Exercise requirements –
Pick every line from the data that holds the word "down".
Data: Begin
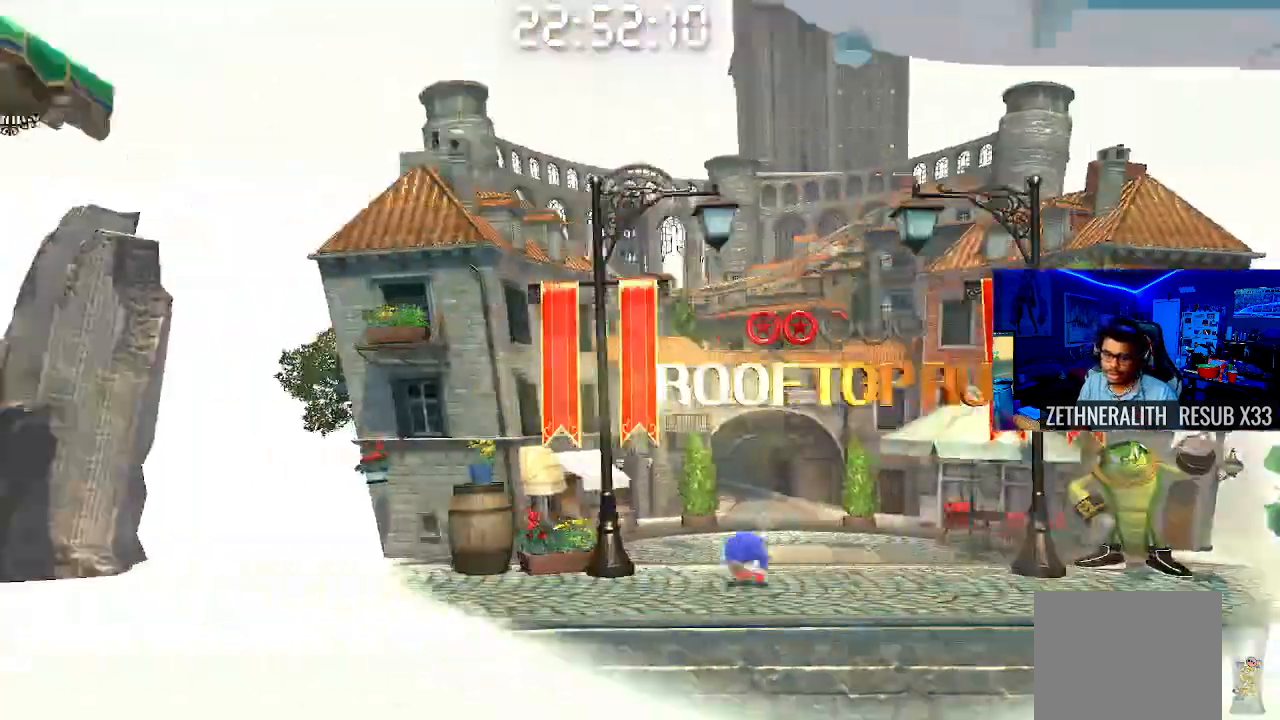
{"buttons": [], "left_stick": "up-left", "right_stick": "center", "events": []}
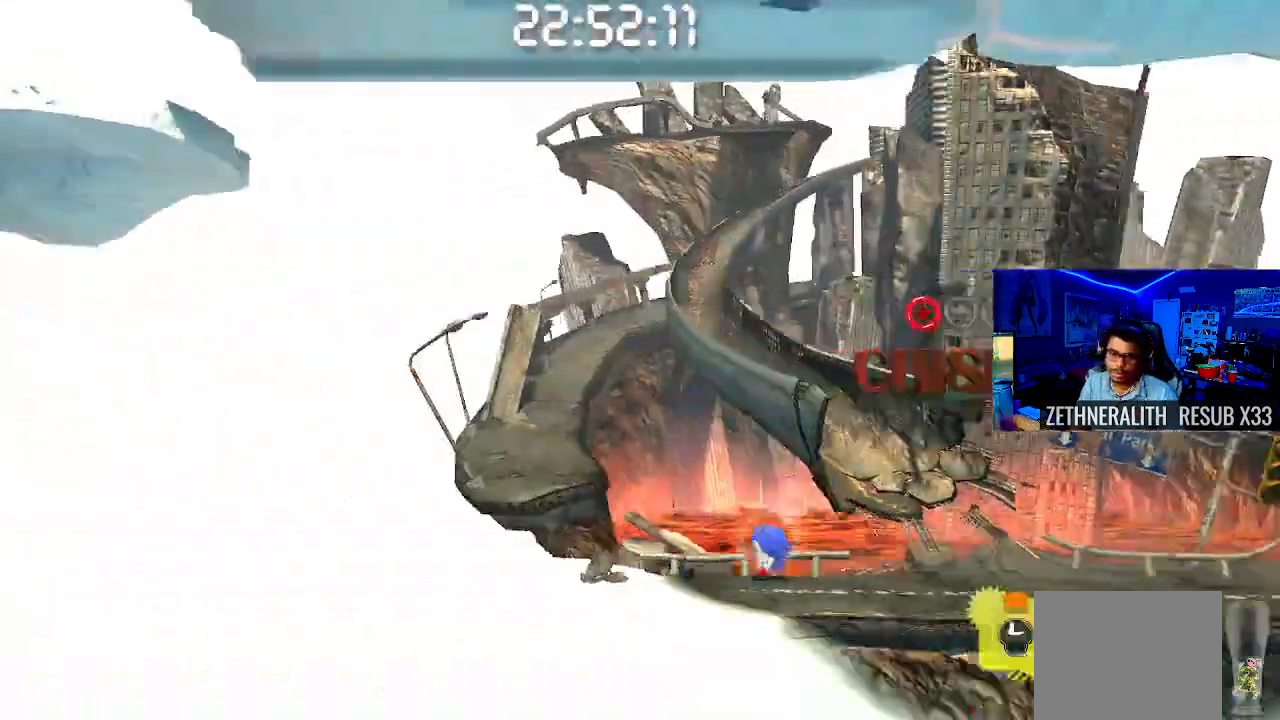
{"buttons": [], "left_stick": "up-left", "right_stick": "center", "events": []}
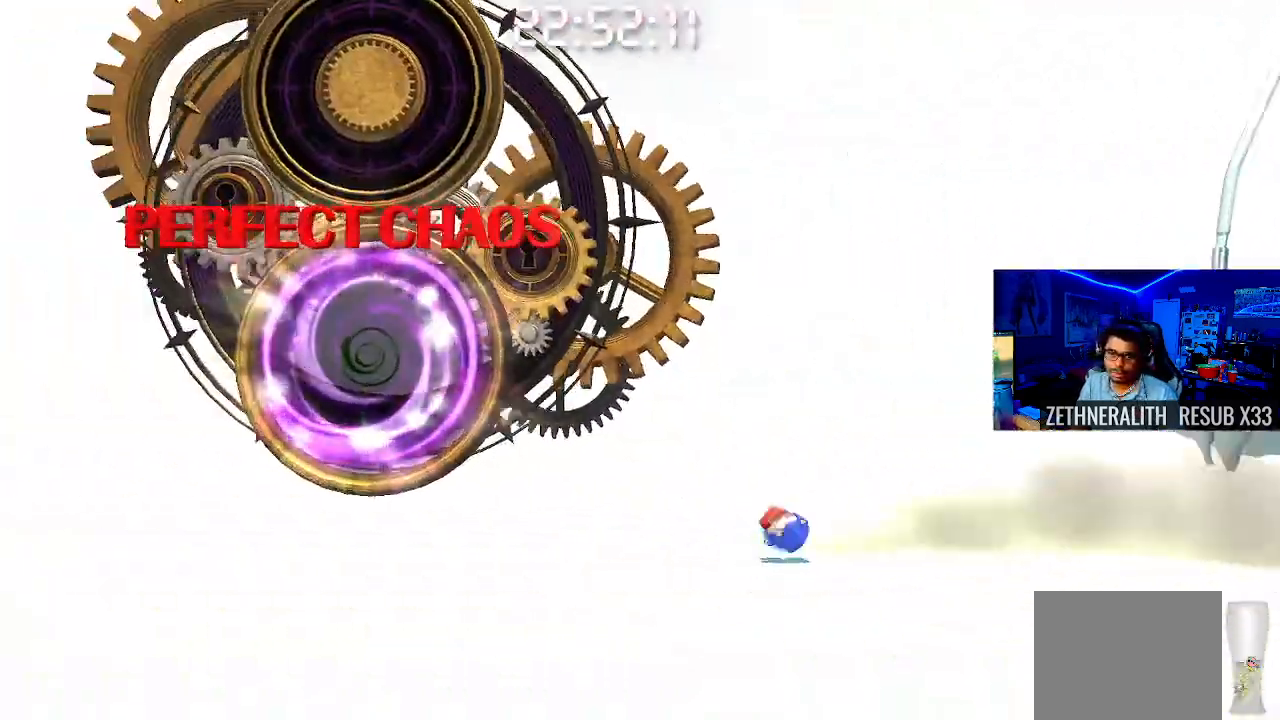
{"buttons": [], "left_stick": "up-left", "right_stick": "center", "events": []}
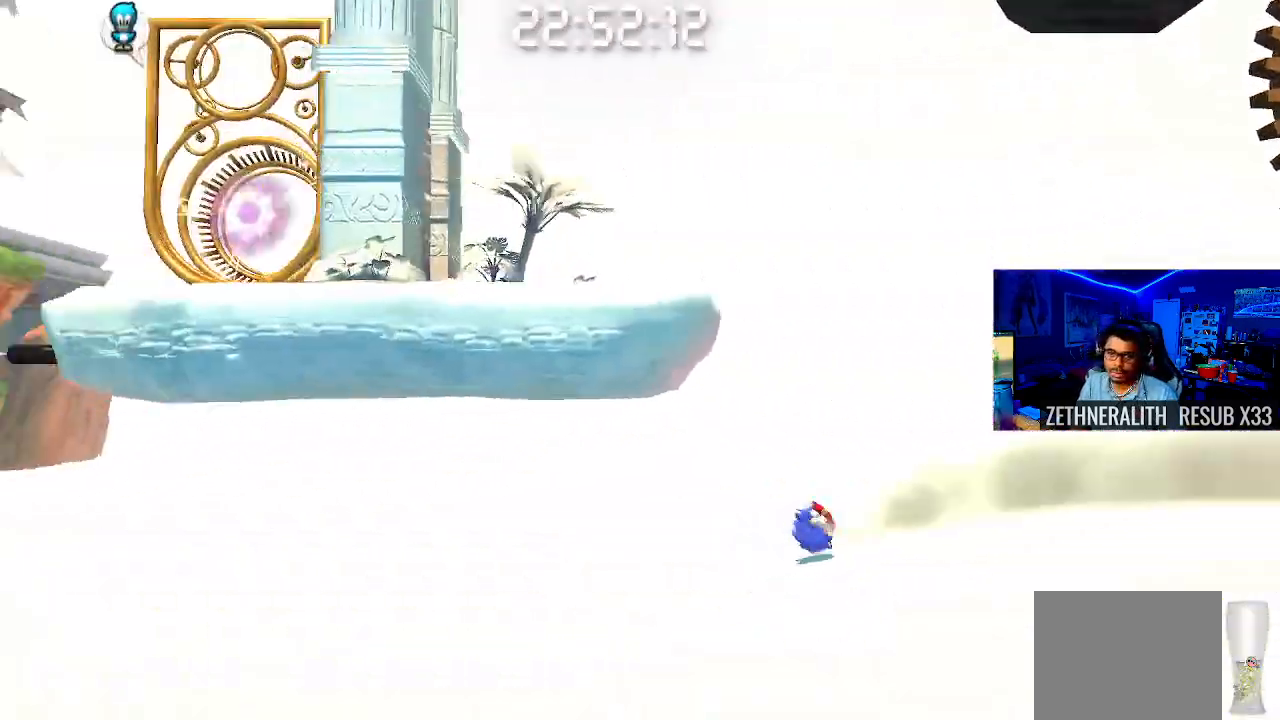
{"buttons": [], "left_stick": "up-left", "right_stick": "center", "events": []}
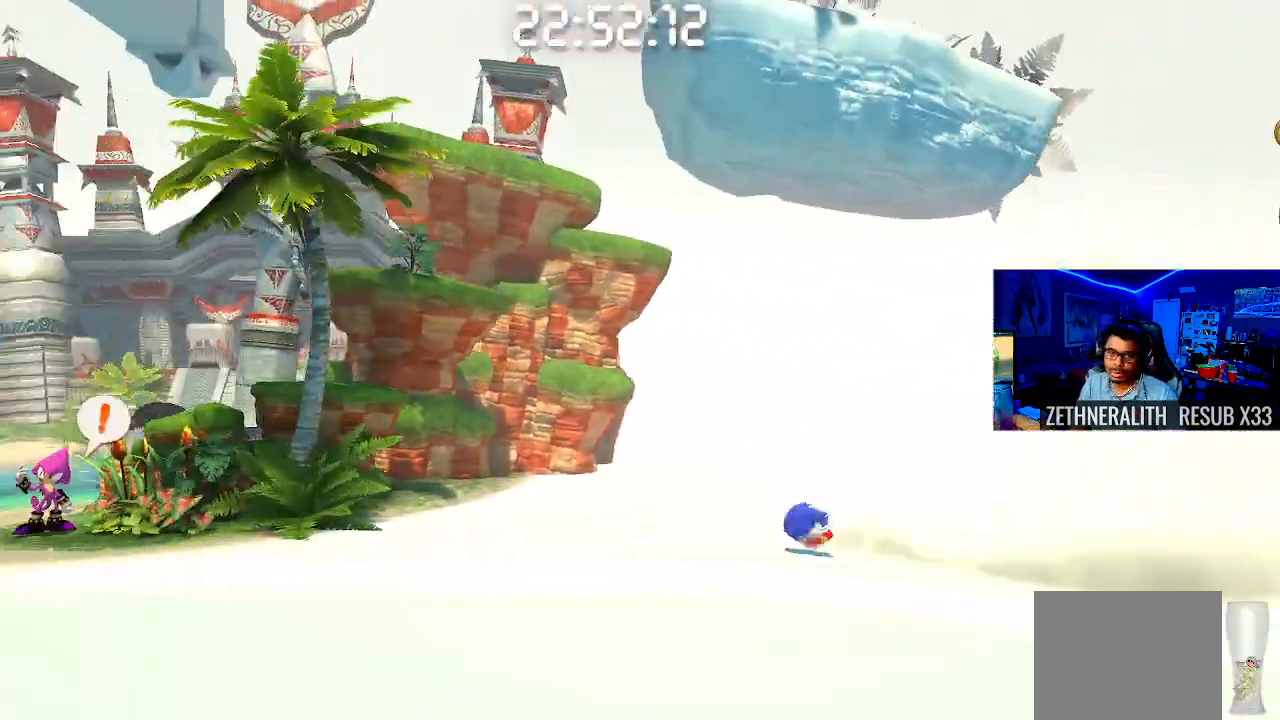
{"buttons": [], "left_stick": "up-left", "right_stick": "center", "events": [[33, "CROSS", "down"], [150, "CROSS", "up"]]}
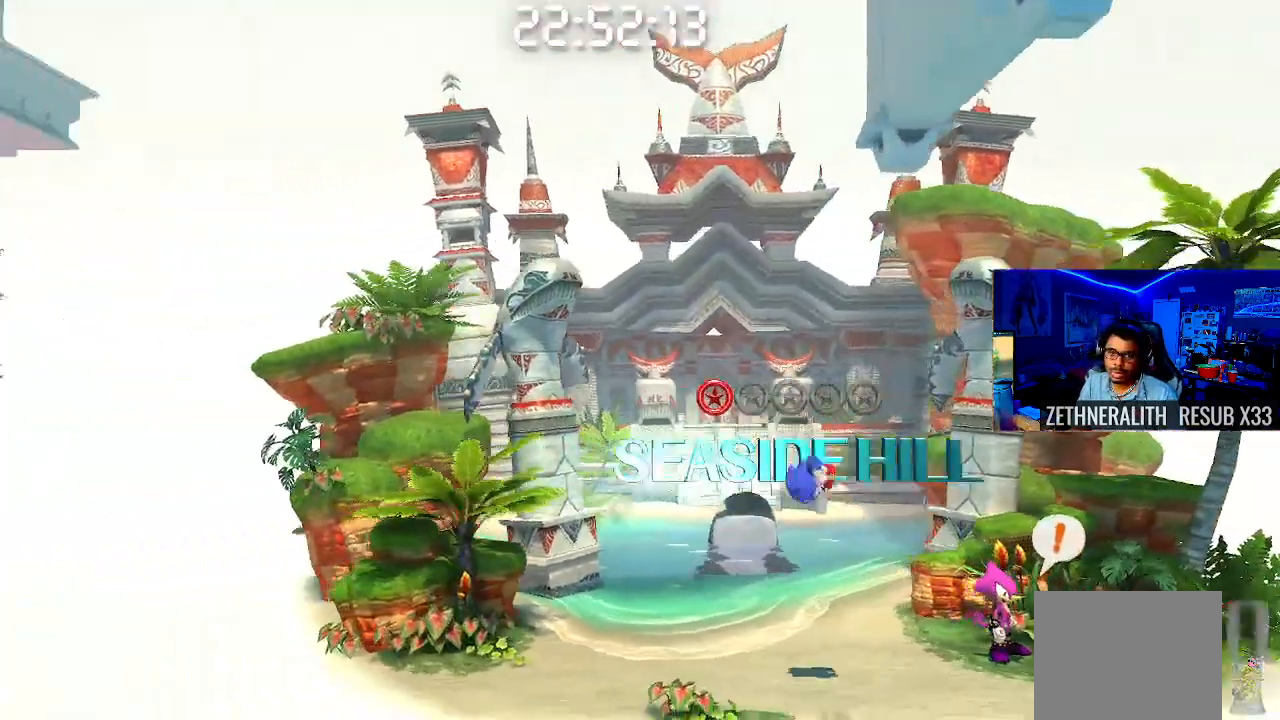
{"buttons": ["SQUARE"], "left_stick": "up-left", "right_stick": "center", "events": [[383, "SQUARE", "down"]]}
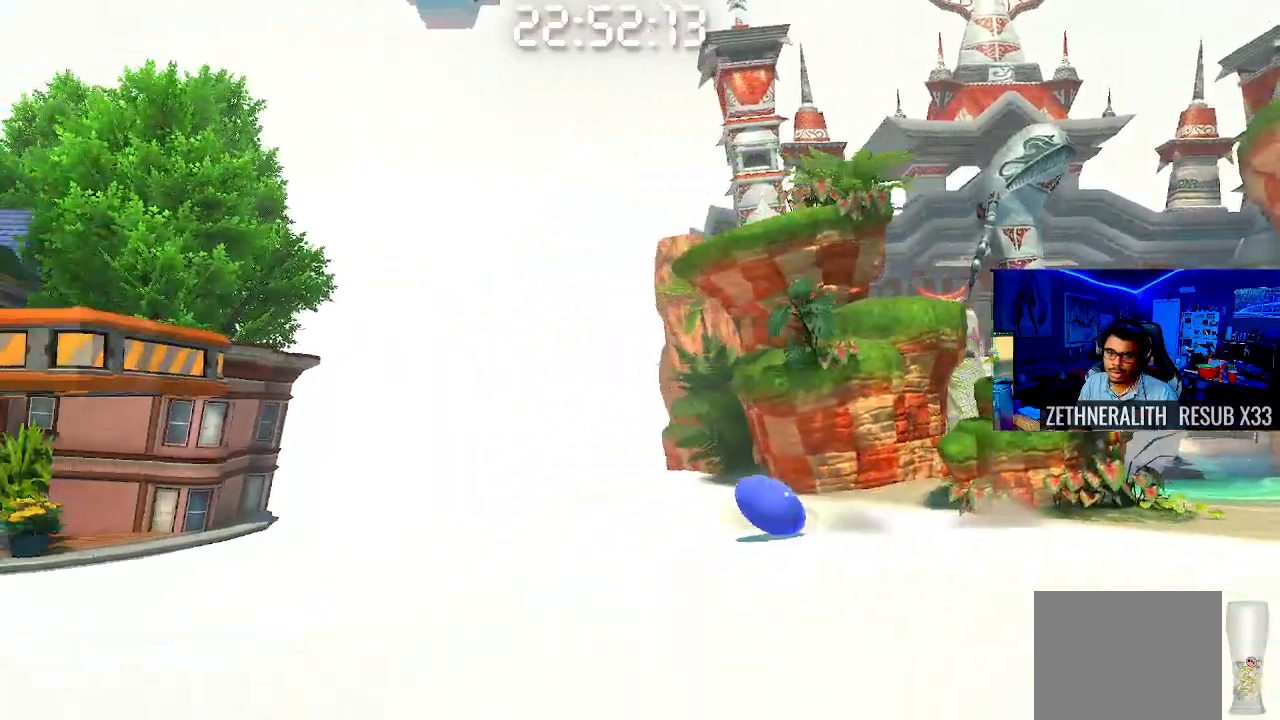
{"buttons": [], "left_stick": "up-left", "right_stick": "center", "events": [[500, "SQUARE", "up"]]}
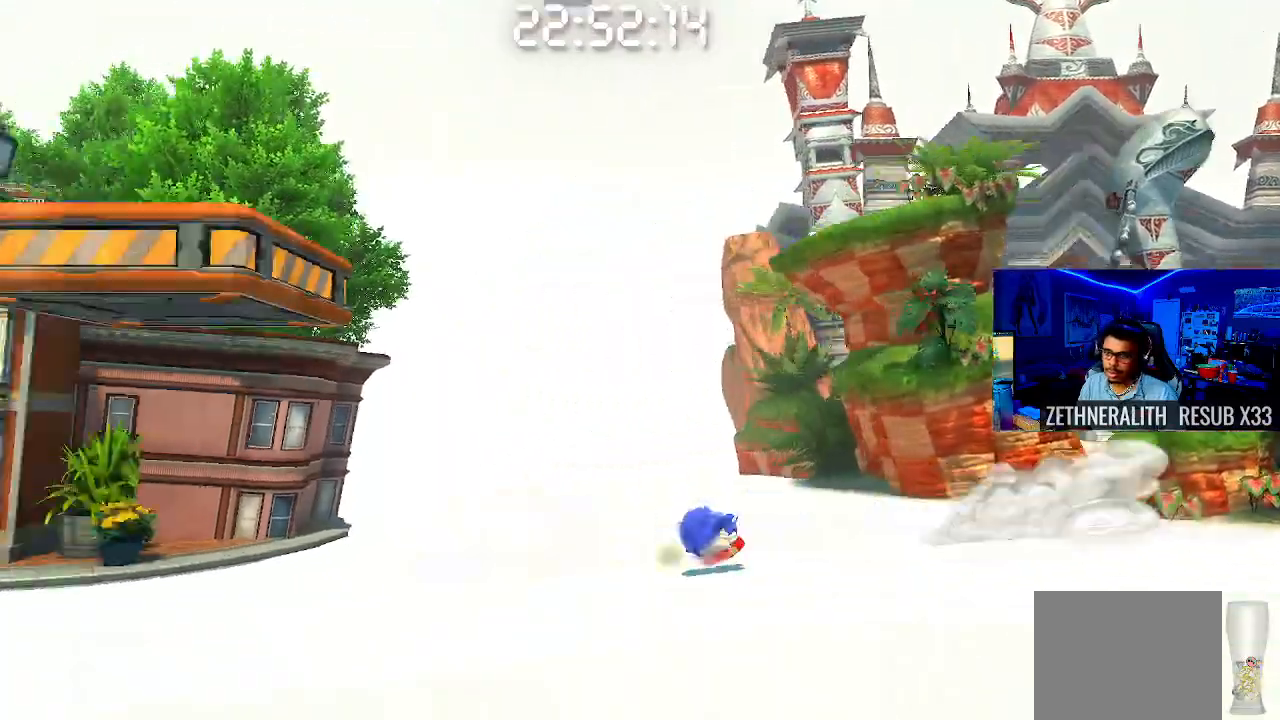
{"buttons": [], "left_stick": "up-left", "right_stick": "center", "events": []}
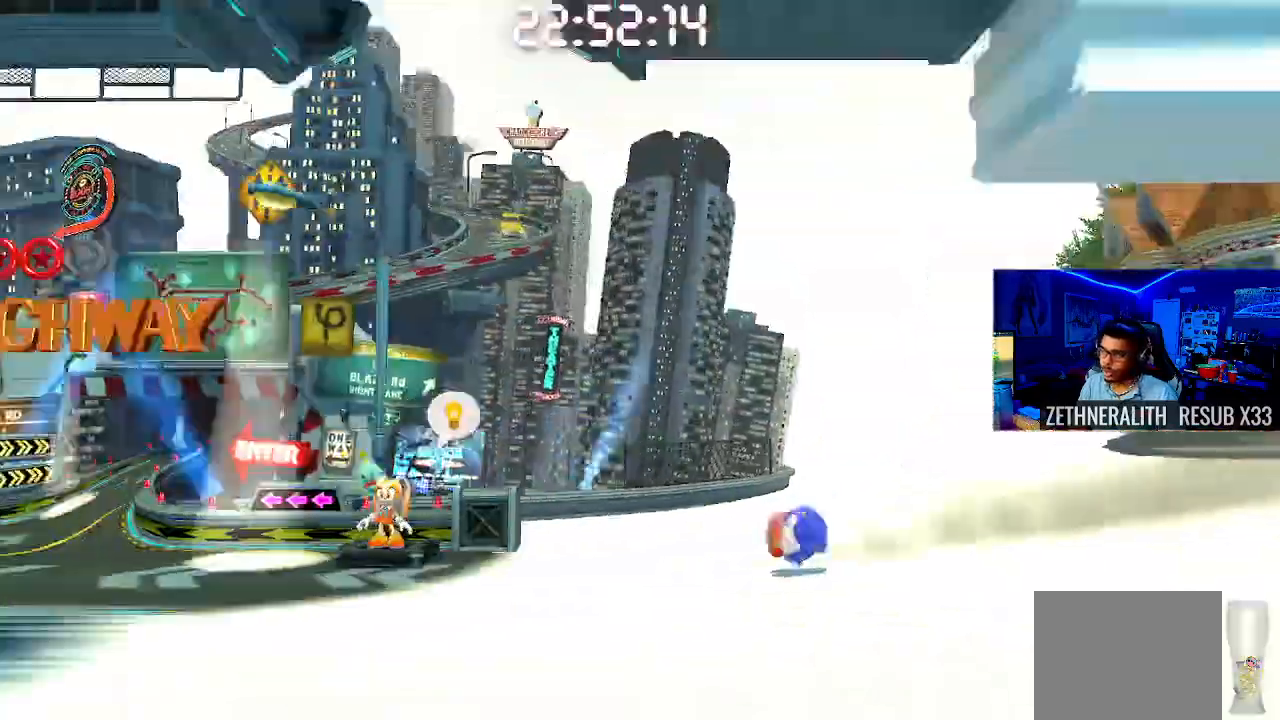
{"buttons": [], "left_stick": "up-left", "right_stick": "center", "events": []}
Data: End
Output of the task –
{"buttons": [], "left_stick": "up-left", "right_stick": "center", "events": [[33, "CROSS", "down"], [150, "CROSS", "up"]]}
{"buttons": ["SQUARE"], "left_stick": "up-left", "right_stick": "center", "events": [[383, "SQUARE", "down"]]}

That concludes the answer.